=== Begin Enclosure ===
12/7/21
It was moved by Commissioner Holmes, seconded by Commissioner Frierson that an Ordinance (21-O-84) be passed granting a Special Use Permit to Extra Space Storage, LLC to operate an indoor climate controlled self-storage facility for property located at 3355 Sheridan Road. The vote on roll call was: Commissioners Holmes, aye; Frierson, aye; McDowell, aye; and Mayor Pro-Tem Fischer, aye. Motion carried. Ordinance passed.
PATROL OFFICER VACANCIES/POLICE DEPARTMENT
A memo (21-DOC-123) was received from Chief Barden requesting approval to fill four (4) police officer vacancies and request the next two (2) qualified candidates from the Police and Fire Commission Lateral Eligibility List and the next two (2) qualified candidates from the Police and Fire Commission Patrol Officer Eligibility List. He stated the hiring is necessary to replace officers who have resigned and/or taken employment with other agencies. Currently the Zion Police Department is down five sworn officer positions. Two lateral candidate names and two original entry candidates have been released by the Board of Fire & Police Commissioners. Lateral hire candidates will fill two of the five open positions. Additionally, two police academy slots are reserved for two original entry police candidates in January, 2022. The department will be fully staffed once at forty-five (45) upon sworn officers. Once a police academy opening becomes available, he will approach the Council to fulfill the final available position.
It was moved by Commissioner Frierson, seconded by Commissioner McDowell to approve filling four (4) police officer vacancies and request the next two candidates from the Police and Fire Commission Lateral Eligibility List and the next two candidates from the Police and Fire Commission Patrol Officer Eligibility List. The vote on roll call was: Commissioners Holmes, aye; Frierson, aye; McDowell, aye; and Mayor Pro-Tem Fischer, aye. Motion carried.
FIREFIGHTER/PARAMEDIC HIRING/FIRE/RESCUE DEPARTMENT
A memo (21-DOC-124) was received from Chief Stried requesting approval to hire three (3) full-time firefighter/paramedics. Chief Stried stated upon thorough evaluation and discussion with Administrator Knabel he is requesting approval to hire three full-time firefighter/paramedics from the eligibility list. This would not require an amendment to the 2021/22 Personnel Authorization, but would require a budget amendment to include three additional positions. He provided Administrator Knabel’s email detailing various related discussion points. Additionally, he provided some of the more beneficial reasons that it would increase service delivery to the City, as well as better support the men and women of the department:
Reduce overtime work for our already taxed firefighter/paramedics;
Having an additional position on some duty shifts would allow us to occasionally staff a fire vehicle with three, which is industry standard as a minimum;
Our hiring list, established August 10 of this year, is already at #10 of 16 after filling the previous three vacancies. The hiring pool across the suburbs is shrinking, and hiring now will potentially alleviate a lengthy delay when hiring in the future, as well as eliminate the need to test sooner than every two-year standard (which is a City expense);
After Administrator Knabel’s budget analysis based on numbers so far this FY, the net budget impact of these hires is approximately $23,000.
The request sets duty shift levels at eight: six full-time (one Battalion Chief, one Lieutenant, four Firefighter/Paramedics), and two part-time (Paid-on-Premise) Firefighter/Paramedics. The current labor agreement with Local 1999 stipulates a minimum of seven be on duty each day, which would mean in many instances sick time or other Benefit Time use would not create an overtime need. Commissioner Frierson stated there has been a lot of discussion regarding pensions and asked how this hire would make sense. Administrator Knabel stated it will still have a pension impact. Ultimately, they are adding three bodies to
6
=== End Enclosure ===
[DIRECTIONS]: Copy all lines of the listing above that contain the string "from".

[SOLUTION TO THE PROBLEM]:
A memo (21-DOC-123) was received from Chief Barden requesting approval to fill four (4) police officer vacancies and request the next two (2) qualified candidates from the Police and Fire Commission Lateral Eligibility List and the next two (2) qualified candidates from the Police and Fire Commission Patrol Officer Eligibility List. He stated the hiring is necessary to replace officers who have resigned and/or taken employment with other agencies. Currently the Zion Police Department is down five sworn officer positions. Two lateral candidate names and two original entry candidates have been released by the Board of Fire & Police Commissioners. Lateral hire candidates will fill two of the five open positions. Additionally, two police academy slots are reserved for two original entry police candidates in January, 2022. The department will be fully staffed once at forty-five (45) upon sworn officers. Once a police academy opening becomes available, he will approach the Council to fulfill the final available position.
It was moved by Commissioner Frierson, seconded by Commissioner McDowell to approve filling four (4) police officer vacancies and request the next two candidates from the Police and Fire Commission Lateral Eligibility List and the next two candidates from the Police and Fire Commission Patrol Officer Eligibility List. The vote on roll call was: Commissioners Holmes, aye; Frierson, aye; McDowell, aye; and Mayor Pro-Tem Fischer, aye. Motion carried.
A memo (21-DOC-124) was received from Chief Stried requesting approval to hire three (3) full-time firefighter/paramedics. Chief Stried stated upon thorough evaluation and discussion with Administrator Knabel he is requesting approval to hire three full-time firefighter/paramedics from the eligibility list. This would not require an amendment to the 2021/22 Personnel Authorization, but would require a budget amendment to include three additional positions. He provided Administrator Knabel’s email detailing various related discussion points. Additionally, he provided some of the more beneficial reasons that it would increase service delivery to the City, as well as better support the men and women of the department:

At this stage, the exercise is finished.